Anleihen-Kolumne: Wie hängt die Entwicklung europäischer Staatsanleihen mit Minibonds zusammen?

Mittwoch, 20. Februar 2019


Kolumne des Asset Management Teams der Steubing AG:

Mittlerweile ist es auch zu den letzten Zinsoptimisten durchgedrungen: So gut wie Niemand glaubt mehr an eine Leitzinserhöhung der EZB in diesem Jahr. Die Märkte werden momentan durchgeschüttelt – keiner spricht mehr von einem guten europäischen Wachstum. Selbst für die Lokomotive Deutschland wird ein Wert von knapp über 1 % prognostiziert und man muss kein gallischer Seher sein, um zu erkennen, dass auch diese Annahme auf tönernen Füßen steht. Im letzten Quartal 2018 gab es in Deutschland ein Nullwachstum. Mal sehen, wie es weiter geht.

In Großbritannien sollte man hoffen, dass nach dem Brexit für die anderen europäischen Staaten nicht zu große nicht heilbare Wunden entstehen. Sonst könnte es für das stolze Albion richtig übel werden. Italien ist in der zweiten Jahreshälfte 2018 in die Rezession gerutscht. Dennoch will die italienische Regierung weiterhin an ihrer Verschuldungspolitik festhalten. Staatliche Interventionen im Bankensektor werden gegen europäische Absprachen weiter durchgeführt. Übrigens: Mario Draghi unserem EZB Präsidenten sei Dank. Als Gouverneur der italienischen Notenbank hat er sich dafür ausgesprochen, dass viele Kleinanleger ihre Altersvorsorge in Aktien von italienischen Banken investiert haben. Wenn also heute erst das Eigenkapital zur Rettung von italienischen Banken heranziehen würde, wären direkt viele Wähler betroffen. Möglicherweise würde dies die separatistischen Bestrebungen einzelner politischen Gruppierungen noch weiter unterstützen.

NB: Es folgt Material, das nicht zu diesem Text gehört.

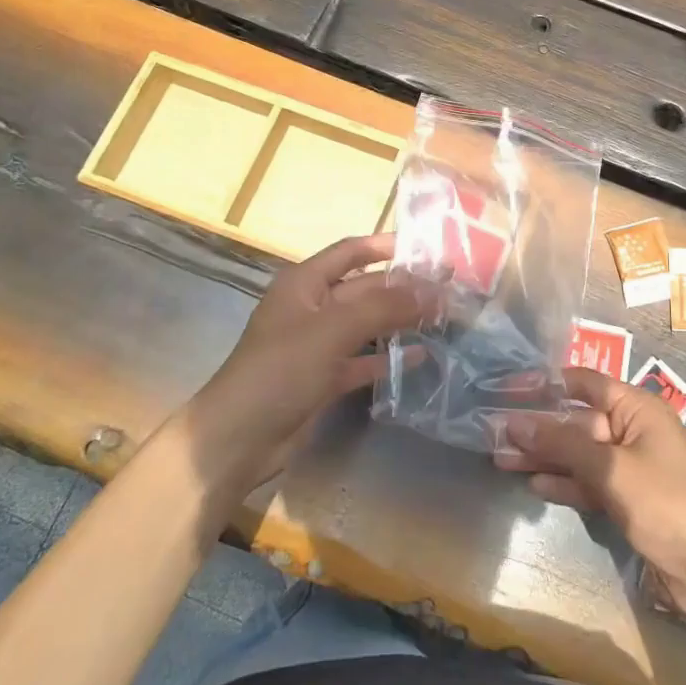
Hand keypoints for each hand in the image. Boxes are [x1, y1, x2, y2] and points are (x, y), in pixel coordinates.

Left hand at [185, 233, 431, 502]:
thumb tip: (432, 290)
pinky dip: (387, 358)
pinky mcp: (323, 379)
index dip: (383, 246)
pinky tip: (421, 356)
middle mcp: (312, 308)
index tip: (424, 247)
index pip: (349, 252)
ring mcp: (317, 345)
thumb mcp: (332, 330)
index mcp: (304, 283)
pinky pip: (362, 360)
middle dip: (401, 288)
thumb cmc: (281, 369)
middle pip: (363, 289)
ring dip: (398, 321)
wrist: (239, 438)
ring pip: (366, 325)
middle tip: (446, 288)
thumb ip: (383, 307)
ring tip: (441, 318)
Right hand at [495, 365, 685, 622]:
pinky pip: (589, 482)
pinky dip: (564, 483)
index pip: (584, 383)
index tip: (509, 388)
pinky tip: (534, 483)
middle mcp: (632, 430)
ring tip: (502, 458)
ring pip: (579, 454)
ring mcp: (630, 466)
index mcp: (636, 408)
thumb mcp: (609, 467)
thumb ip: (561, 443)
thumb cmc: (664, 501)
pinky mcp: (627, 499)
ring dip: (544, 456)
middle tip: (495, 432)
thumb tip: (515, 421)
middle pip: (577, 421)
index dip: (547, 383)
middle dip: (539, 427)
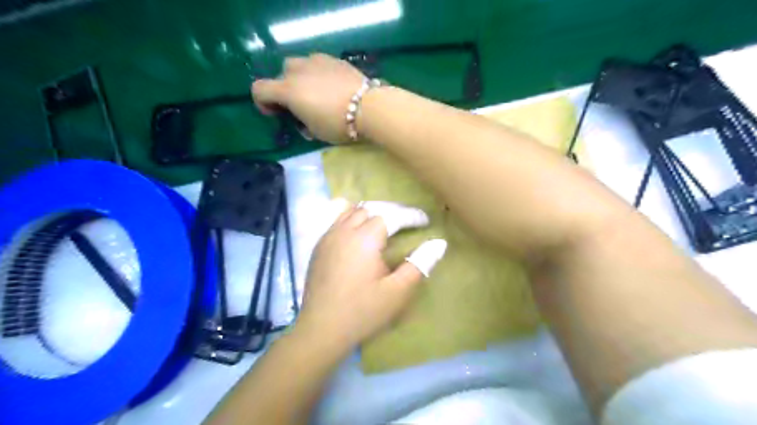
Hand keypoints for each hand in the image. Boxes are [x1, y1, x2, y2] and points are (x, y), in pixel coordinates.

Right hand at [251, 52, 366, 142]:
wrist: (369, 107)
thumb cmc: (338, 124)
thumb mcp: (315, 132)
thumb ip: (302, 123)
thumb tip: (303, 120)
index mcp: (288, 90)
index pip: (259, 89)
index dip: (262, 103)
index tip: (276, 114)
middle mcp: (298, 70)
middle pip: (281, 74)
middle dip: (285, 89)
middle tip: (300, 106)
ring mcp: (317, 61)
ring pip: (299, 64)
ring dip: (301, 79)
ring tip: (317, 94)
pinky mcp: (335, 59)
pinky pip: (318, 64)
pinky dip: (318, 74)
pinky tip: (332, 87)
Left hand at [295, 200, 444, 350]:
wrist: (321, 329)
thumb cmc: (363, 312)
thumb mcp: (398, 292)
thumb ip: (419, 264)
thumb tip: (440, 243)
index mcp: (365, 239)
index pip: (392, 215)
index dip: (410, 215)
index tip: (425, 221)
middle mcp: (345, 231)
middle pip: (371, 208)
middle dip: (392, 210)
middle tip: (408, 221)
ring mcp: (328, 237)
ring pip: (352, 211)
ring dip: (371, 212)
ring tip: (386, 222)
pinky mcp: (319, 246)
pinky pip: (337, 221)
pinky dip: (353, 218)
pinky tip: (359, 231)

Dennoch sind die Auswirkungen für europäische Staatsanleihen fast unüberschaubar. Italien steht kurz vor einem Junk-Rating. Wenn dies geschieht, dann müssen sich große internationale Staatsfonds, Banken im Depot A Bereich und auch große Pensionskassen von diesen Papieren trennen. Die EZB hat zwar im Sommer letzten Jahres versprochen keine weiteren Staatsanleihen zu kaufen, kann aber fällig werdende Gelder wieder neu investieren. Um Italien nicht noch weiter zu destabilisieren, wird die EZB – so unsere Prognose – sich mit italienischen Staatsanleihen noch weiter vollpumpen. Ein unglückliches Perpetuum Mobile. Gleichzeitig wird die Rendite für deutsche Staatsanleihen noch niedriger.

Wie hängt die Entwicklung europäischer Staatsanleihen mit Minibonds zusammen?

Heißt das dann dementsprechend auch, dass die Kupons der KMU-Anleihen sinken? Können sich Emittenten jetzt freuen? Es kommt immer ganz auf die Betrachtungsweise an: Leider nein – Glücklicherweise nein.

Leider nein: Minibonds sind einfach zu klein, als dass größere Fonds darin investieren dürfen. Laut den Statuten dürfen viele Asset Manager unter 10% eines Einzeltitels bleiben. Das hieße häufig unter 2,5 Millionen Euro. Dafür lohnt sich kein Research. Kleinere institutionelle Investoren sind mittlerweile in ihren Büchern ans Limit gekommen und können nur noch vereinzelt investieren. Insofern ist auch dieser Investorenkreis kompliziert. Emittenten müssen sich auch zukünftig strecken, um eine Platzierung vornehmen zu können.

Glücklicherweise Nein: Minibonds bieten zumeist keine Sicherheit und haben ein deutlich höheres Ausfallrisiko. Außerdem ist häufig der Wunsch nach Fremdkapitalaufnahme dem geschuldet, dass der Unternehmer und Eigentümer bei einer eigentlich risikobezogenen sinnvolleren Eigenkapitalaufnahme glaubt, seine unternehmerische Freiheit zu verlieren. Deswegen muss zumindest über einen ordentlichen Kupon sicher gestellt werden, dass das emittierende Unternehmen nicht einfach nur mit dem Markt schwimmt. Dies konnten wir bis ins Jahr 2014 hinein beobachten.

Kurz und prägnant: Wie hängt also die Entwicklung europäischer Staatsanleihen mit Minibonds zusammen? So gut wie gar nicht.